Deixem cair um sintetizador e um trombone empoeirado nas mãos de Tom Waits (fase The black rider) e o resultado seria em tudo semelhante a "Hobgoblins" (conduzido pelo Mount Vernon Arts Lab) - candidato ao Razzie de pior curta-metragem gore e ao título de melhor faixa da compilação. O tom cinematográfico prevalece em "Second-hand submarine" - petardo de expressionismo sónico ensaiado por Fashion Flesh. Concluídos os dois instrumentais, fica a ideia de que o cume da montanha já ficou para trás.

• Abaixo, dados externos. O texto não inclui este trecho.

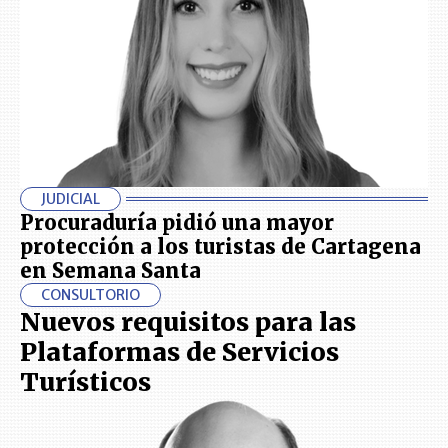
JUDICIAL
Procuraduría pidió una mayor
protección a los turistas de Cartagena
en Semana Santa
CONSULTORIO
Nuevos requisitos para las
Plataformas de Servicios
Turísticos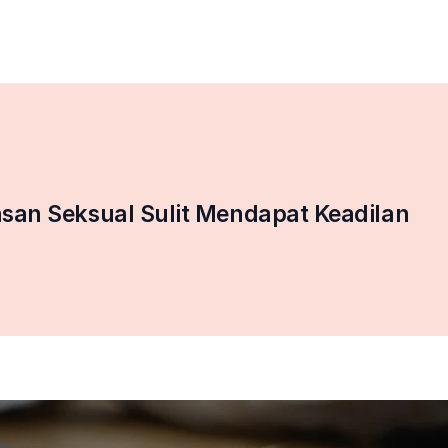
san Seksual Sulit Mendapat Keadilan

As agulhas do sismógrafo não conhecem paramento enquanto se sucedem os desabamentos de muralhas sónicas: a rugosa boémia de "Spheries" (John Cavanagh sob o disfarce de Phosphene - nome a ter em conta) e a fronteira da estridência atravessada por N em "The hackney homonculus". Não há muita paciência para o "bubblegum" das Rauber Hohlle e muito menos haverá para a marcha bitonal dos soldadinhos Heim. Ainda assim, avancem confiantes os entusiastas, pois nenhuma destas propostas é incontornavelmente intragável. Aliás, as afinidades entre os projectos representados são tantas que a familiaridade chega a ser perceptível e abonatória. Assim, o espírito de equipa colmata a fraqueza de determinadas individualidades.

Contabilizados os versículos, The Electronic Bible - Chapter 1 vale mais pelas preciosas pistas que faculta do que pelo seu impacto imediato. Daí o seu título. Um disco para quem vive intensamente as horas A.M., para quem conhece bem os cantos ao Lux e, essencialmente, para quem nunca acreditou no "clash" ou acredita em electrónica para além do "cash". Ámen.